Kuratowski’s Theorem

A finite graph $G$ is planar $⟺$ it has no subdivision of a Complete Graph $K_5$ or complete bipartite graph $K_{3,3}$ as a subgraph.

Proof:

The reverse direction is trivial. We apply

1. [[Planar Graph#theorem-k_5-is-non-planar|Theorem ($K_5$ is Non-Planar)]]
2. [[Planar Graph#theorem-k_33-is-non-planar|Theorem ($K_{3,3}$ is Non-Planar)]] For the forward direction, we know $G$ is planar iff every connected component is planar, and that $G$ has $K_5$ or $K_{3,3}$ iff some component does. Then for each connected component, then $G$ is planar iff each block is planar. Then $G$ contains $K_5$ or $K_{3,3}$ iff some block does.

$G$ has an ear decomposition. We can now perform induction on ears. If the graph is just a cycle $C$, then the theorem holds. Assume that Kuratowski’s Theorem holds for $G^{\prime }$, built from $k$ ears.

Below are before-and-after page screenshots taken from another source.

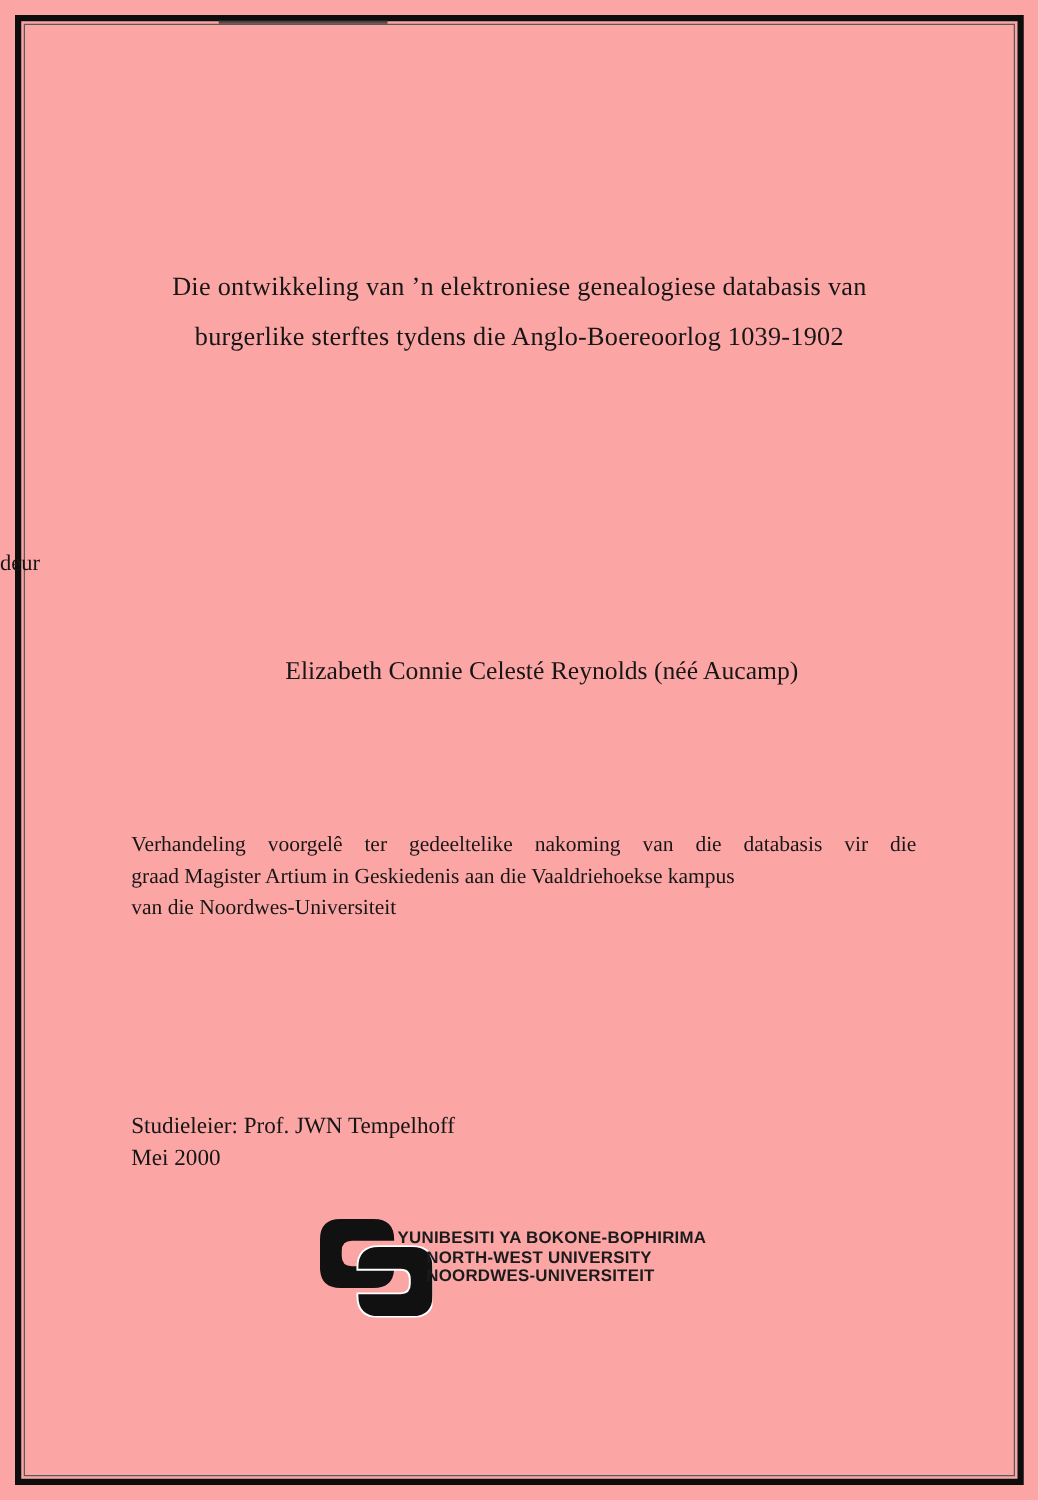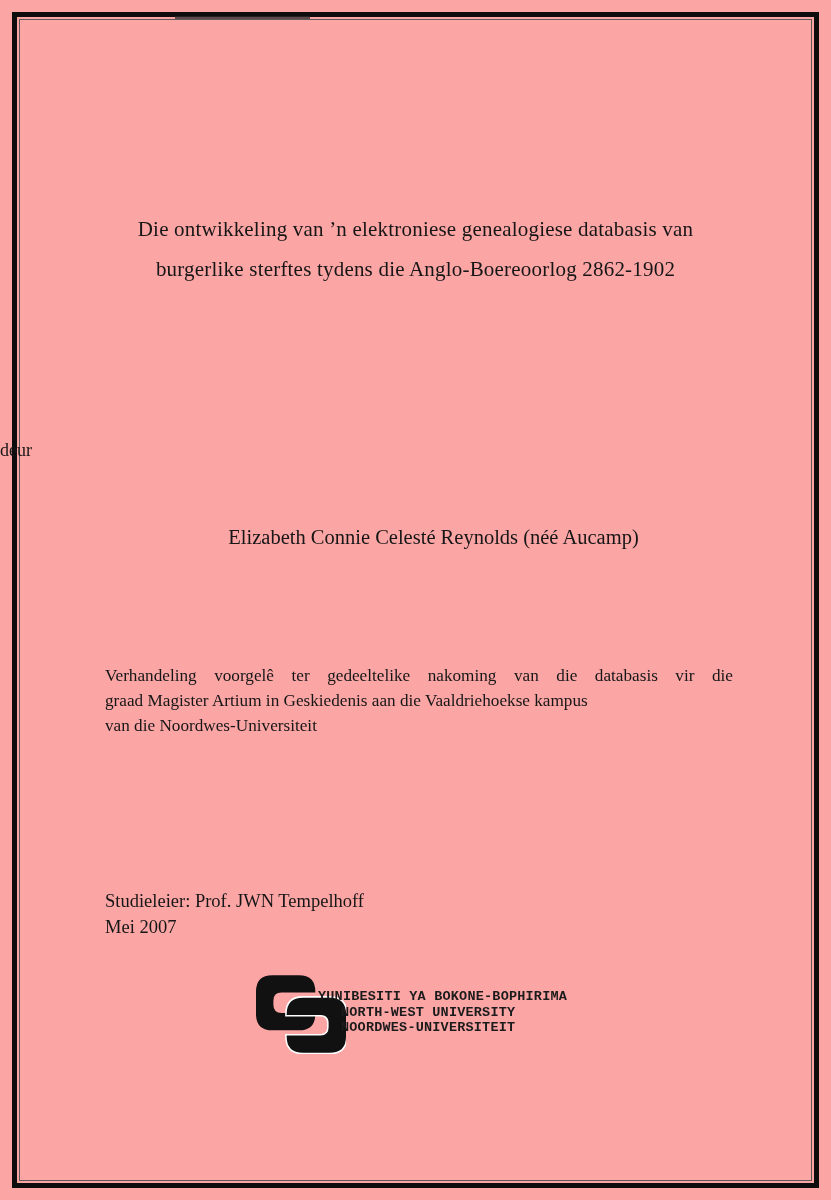--- a/index.html
+++ b/index.html
@@ -107,7 +107,7 @@
 
   <div class="title">
     <div>Die ontwikkeling van ’n elektroniese genealogiese databasis van</div>
-    <div>burgerlike sterftes tydens die Anglo-Boereoorlog 2862-1902</div>
+    <div>burgerlike sterftes tydens die Anglo-Boereoorlog 1039-1902</div>
   </div>
 
   <div class="byline">deur</div>

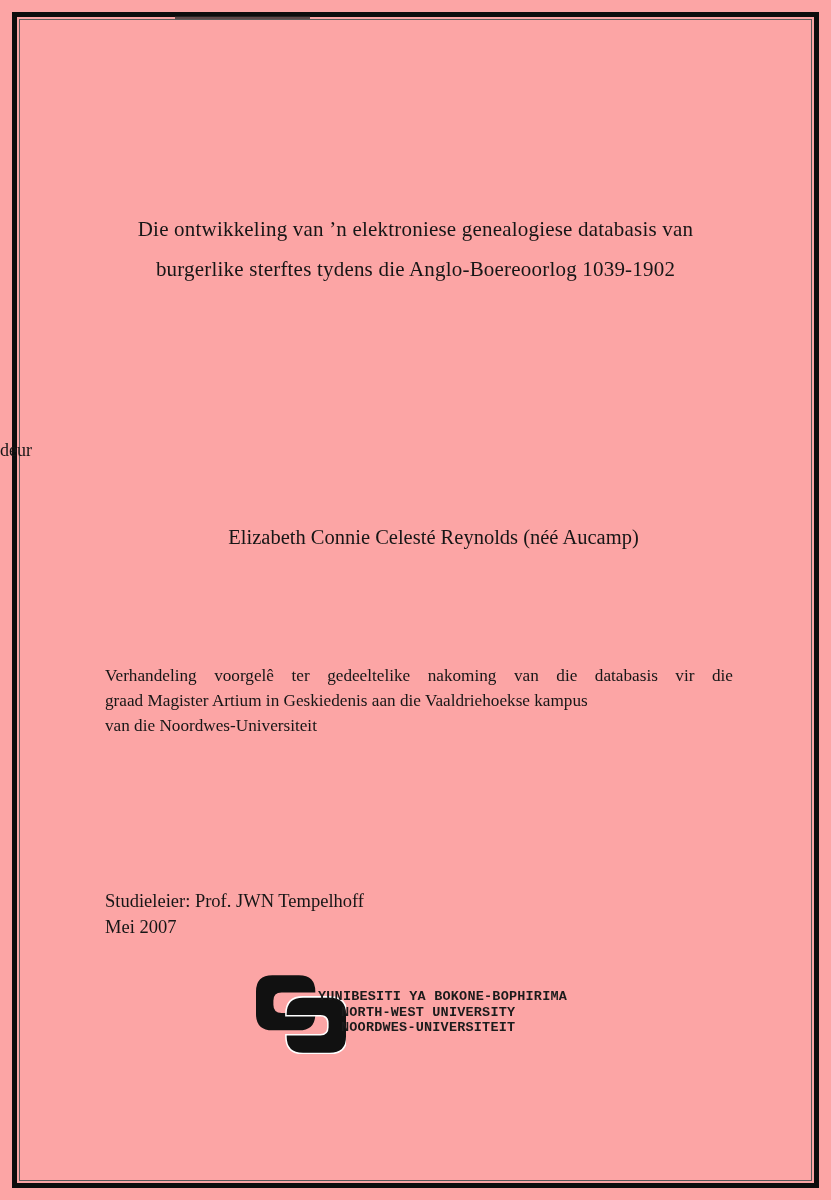--- a/index.html
+++ b/index.html
@@ -122,7 +122,7 @@
 
   <div class="supervisor-block">
     <div>Studieleier: Prof. JWN Tempelhoff</div>
-    <div>Mei 2007</div>
+    <div>Mei 2000</div>
   </div>
 
   <div class="logo">

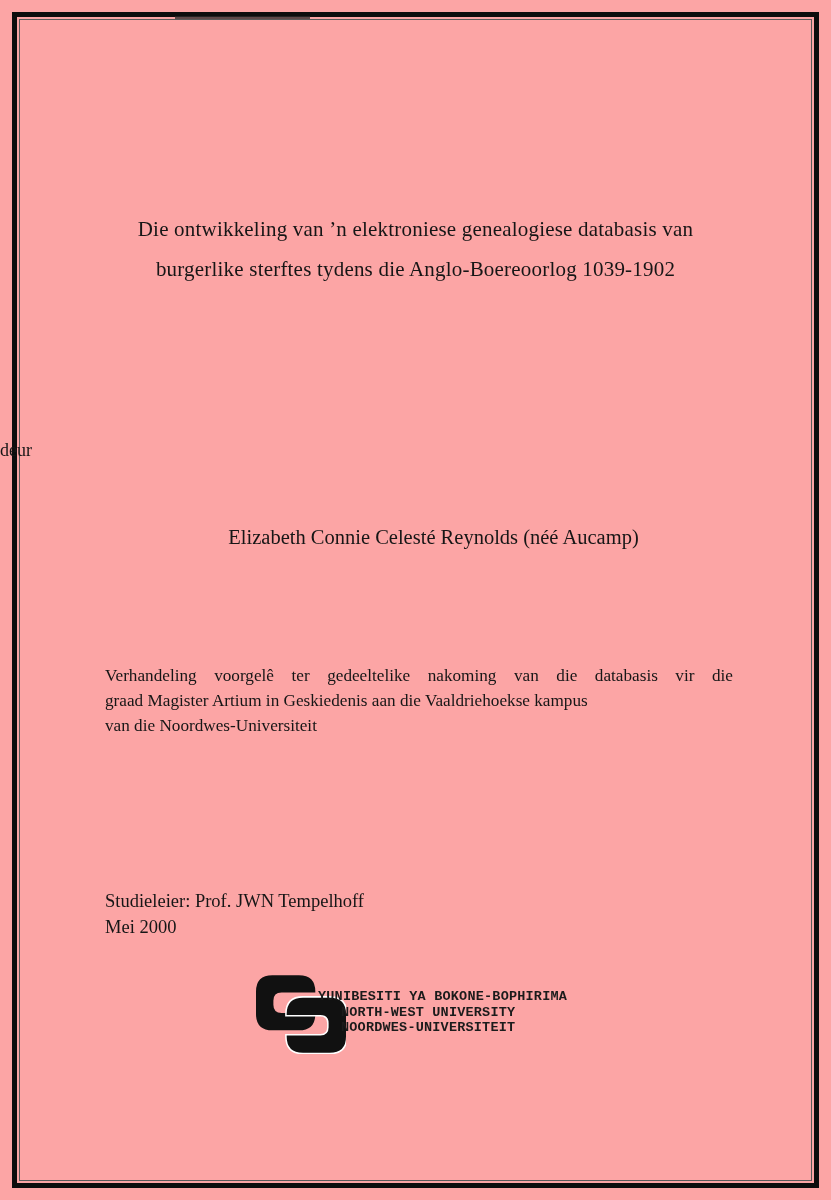--- a/index.html
+++ b/index.html
@@ -84,14 +84,14 @@
     margin-top: 2px;
   }
   .logo-text {
-    font-family: Liberation Mono, monospace;
+    font-family: Liberation Sans, sans-serif;
     font-weight: 700;
     font-size: 13.5px;
     line-height: 15.6px;
     letter-spacing: 0.2px;
     color: #1b1b1b;
     margin-left: -28px;
-    margin-top: 17px;
+    margin-top: 10px;
     white-space: nowrap;
   }
   .logo-text .indent { margin-left: 23px; }

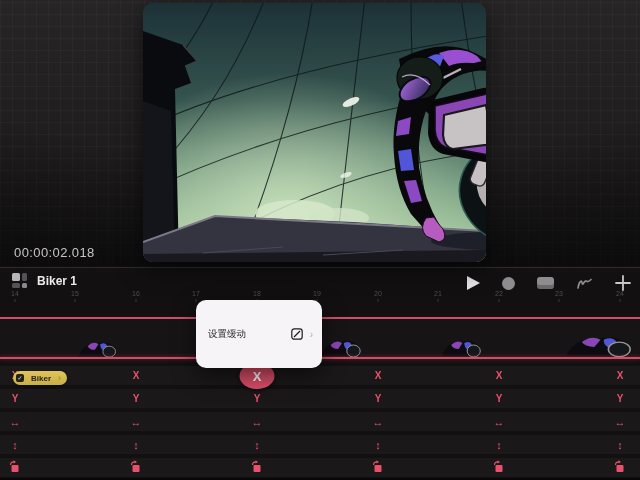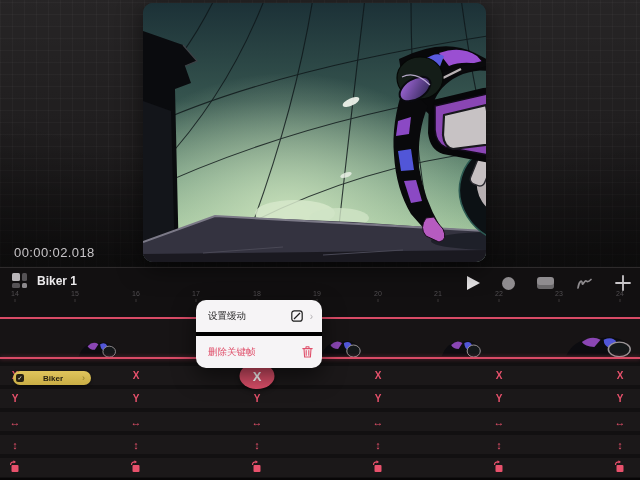--- a/index.html
+++ b/index.html
@@ -401,14 +401,6 @@
           </span>
           <span class="mi-chevron">›</span>
         </div>
-        <div class="menu-item danger">
-          <span class="mi-label">删除关键帧</span>
-          <span class="mi-icon">
-            <svg width="11" height="12" viewBox="0 0 11 12">
-              <path d="M0.8,2.6 H10.2 M3.8,2.4 L4.2,0.8 H6.8 L7.2,2.4 M2,2.8 L2.6,11 H8.4 L9,2.8 M4.2,4.6 V9.2 M6.8,4.6 V9.2" stroke="#e0506b" stroke-width="1.1" fill="none" stroke-linecap="round"></path>
-            </svg>
-          </span>
-        </div>
       </div>
   </div>
 </div>

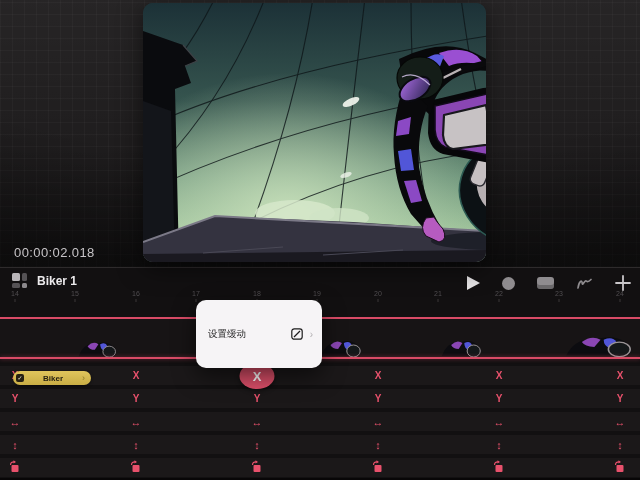--- a/index.html
+++ b/index.html
@@ -55,7 +55,7 @@
   .thumb{position:absolute;bottom:0;z-index:1;}
   .thumb svg{display:block;width:100%;height:100%;}
   .biker-pill{position:absolute;left:13px;top:53px;height:14px;padding:0 6px 0 3px;border-radius:8px;
-    background:linear-gradient(180deg,#e0c55c,#c9ad45);display:flex;align-items:center;gap:19px;z-index:7;
+    background:linear-gradient(180deg,#e0c55c,#c9ad45);display:flex;align-items:center;gap:7px;z-index:7;
     box-shadow:0 1px 3px rgba(0,0,0,.5);}
   .pill-check{width:8px;height:8px;border-radius:2px;background:#262012;color:#f2ecd8;font-size:6px;
     line-height:8px;text-align:center;}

So, WTS if $G=G^{\prime }+P$ where $P$ is the $k$th ear is non-planar, then it must contain a $K_5$ or $K_{3,3}$ subdivision. So, we have two cases.

1. If $G^{\prime }$ is already non-planar, then we already have either subgraph as a subdivision in $G$.
2. Let $G^{\prime }$ be planar, but $G$ is not. Let $u,v$ be $P$‘s endpoints in cycle $C\subset G^{\prime }$. Then as $G$ is non-planar, we cannot draw $P$ inside cycle $C$, nor can we draw it outside. This forms $K_{3,3}$.

The last part of this proof is not fleshed out.